Le système en place s’est révélé tellement précieux pour les puissances impérialistes qu’on ne peut rien en attendre d’autre, lorsqu’elles parlent d’une nécessaire réforme du système politique, que la caution à un ravalement de façade. La guerre civile de 1975-1990, avec ses centaines de milliers de morts et ses destructions sans nombre, ne s’était pas terminée autrement.
253 millions d’euros d’aides ont été annoncés par la Conférence internationale de soutien et d’appui à Beyrouth et au peuple libanais organisée par Macron, qui à l’en croire seraient destinés directement à la population libanaise. On peut imaginer que la plus grande partie finira dans la poche des entreprises du BTP, si même elle est finalement versée. Cette somme restera en tout cas bien dérisoire comparée aux 2,3 milliards d’euros que l’Arabie saoudite a offerts en 2014 à l’armée libanaise pour s’équiper de matériel militaire auprès de la France. L’envoi de l’armée, ces derniers jours, pour soutenir la police dans la répression des manifestants, a montré à quoi pouvait servir ce beau matériel, dans un pays où les autres services publics sont dépourvus de tout.

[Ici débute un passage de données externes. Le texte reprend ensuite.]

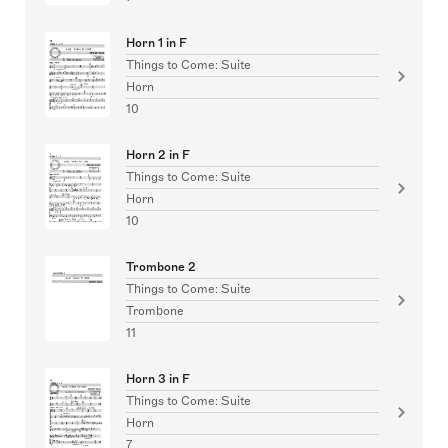
Horn 1 in F
Things to Come: Suite
Horn
10
Horn 2 in F
Things to Come: Suite
Horn
10
Trombone 2
Things to Come: Suite
Trombone
11
Horn 3 in F
Things to Come: Suite
Horn
7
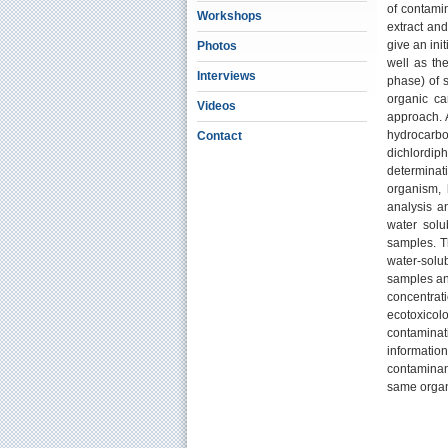
of contamin
Workshops
extract an
give an init
Photos
well as th
Interviews
phase) of s
organic ca
Videos
approach. A
hydrocarbo
Contact
dichlordi
determinati
organism,
analysis an
water solub
samples. Th
water-solu
samples and
concentrat
ecotoxicol
contaminati
informatio
contaminan
same orga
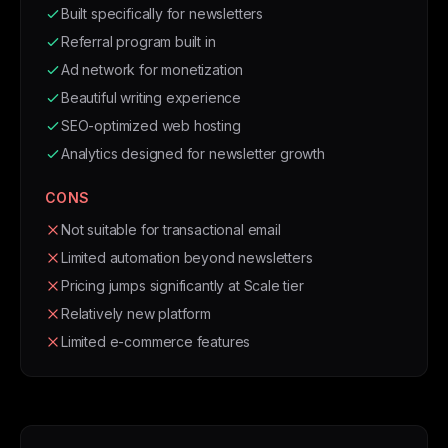
Built specifically for newsletters
Referral program built in
Ad network for monetization
Beautiful writing experience
SEO-optimized web hosting
Analytics designed for newsletter growth
CONS
Not suitable for transactional email
Limited automation beyond newsletters
Pricing jumps significantly at Scale tier
Relatively new platform
Limited e-commerce features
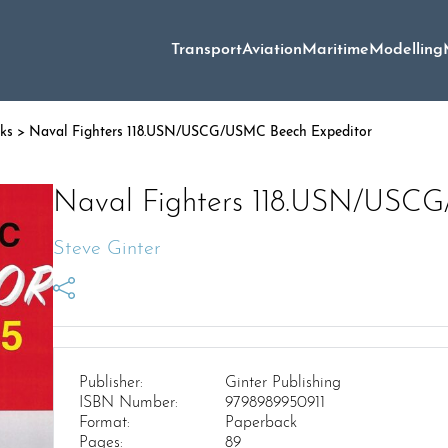
Transport
Aviation
Maritime
Modelling
oks
> Naval Fighters 118.USN/USCG/USMC Beech Expeditor
Naval Fighters 118.USN/USC
Steve Ginter
Publisher:
Ginter Publishing
ISBN Number:
9798989950911
Format:
Paperback
Pages:
89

C’est encore moins un quelconque gouvernement de technocrates, comme certains courants dits de la société civile le réclament, qui pourra garantir les intérêts des travailleurs. Un tel gouvernement sera bien plus attentif aux intérêts des puissances impérialistes et de leurs banques, qui exigeront que la dette du pays soit payée, même si cela plonge la population dans la misère.
La population pauvre et les travailleurs du Liban ne pourront compter que sur leurs propres forces et sur la solidarité des travailleurs des pays de la région et du monde, pour reprendre l’argent qui leur a été volé, imposer leur contrôle sur l’économie et la mettre vraiment à leur service.